Colo. pot DUIs bill gets first hearing at Capitol

DENVER (AP) – Colorado lawmakers will consider a bill Thursday that sets a blood-content threshold for what constitutes being too high to drive, as the state navigates through a range of issues raised by a spike in medical marijuana use.

A House committee with hear the first testimony Thursday on a bill that would allow prosecutors to charge a driver with driving under the influence if they test positive for 5 nanograms or more of THC, the psychoactive ingredient in marijuana. It’s already illegal to drive while impaired by drugs.

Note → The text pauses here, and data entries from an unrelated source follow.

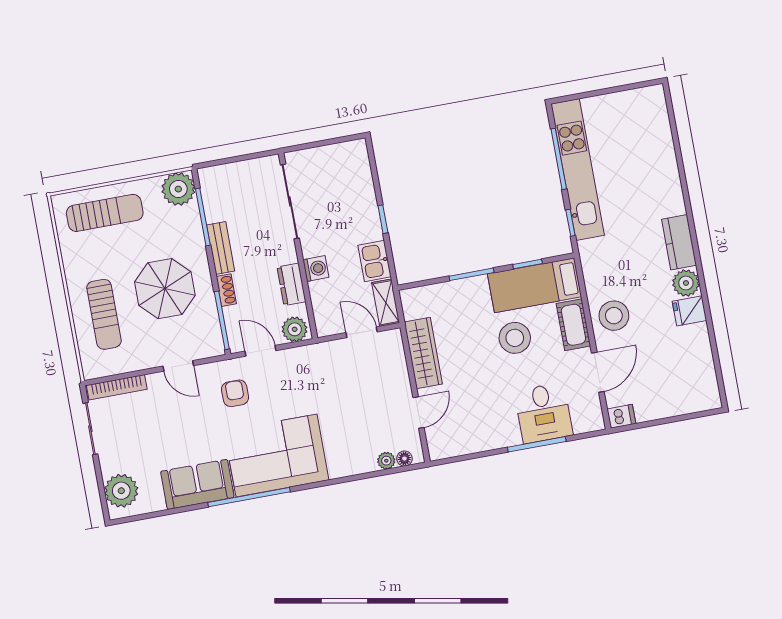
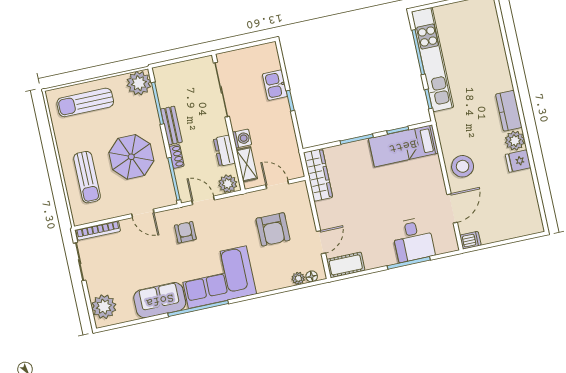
sun lounger: (105, 213) -> (85, 102), turned 180
kitchen sink: (374, 261) -> (275, 85), moved
shelving: (386, 303) -> (247, 164), moved
cot: (573, 325) -> (346, 265), moved, turned 90
stool: (515, 338) -> (390, 185), removed
wardrobe: (423, 353) -> (318, 175), moved
armchair: (354, 393) -> (273, 229), added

But House Bill 1261 would make Colorado one of a handful of states with a benchmark – and one of the most liberal ones – in the U.S. at which someone would be considered too impaired to drive after smoking marijuana.

States have taken different approaches at the issue of driving under the influence of marijuana. Twelve states have zero-tolerance policy for driving with any presence of an illegal substance. Nevada and Ohio have a 2 nanogram THC limit for driving. While Pennsylvania also has a 5 nanogram limit, it’s one that set by the state Health Department that can be used as evidence in driving violation cases.

According to the National Highway Traffic Safety Administration, peak THC concentrations are present during the act of smoking and they generally fall to less than 5 nanograms within three hours.

Colorado is among 16 states that allow the use of marijuana for medical purposes. Some medical marijuana activists fear the bill will lead to unfair arrests of people using the drug for medical purposes who may have developed a tolerance that would allow them to drive safely.

Rep. Claire Levy, a Democrat from Boulder, maintains the bill is about public safety and that only people who are driving badly will be pulled over. Don Christensen, the executive director of the County Sheriffs of Colorado, said his group supports the legislation. He said that legislation is a fair way to establish how much marijuana a person can consume while legally being able to drive.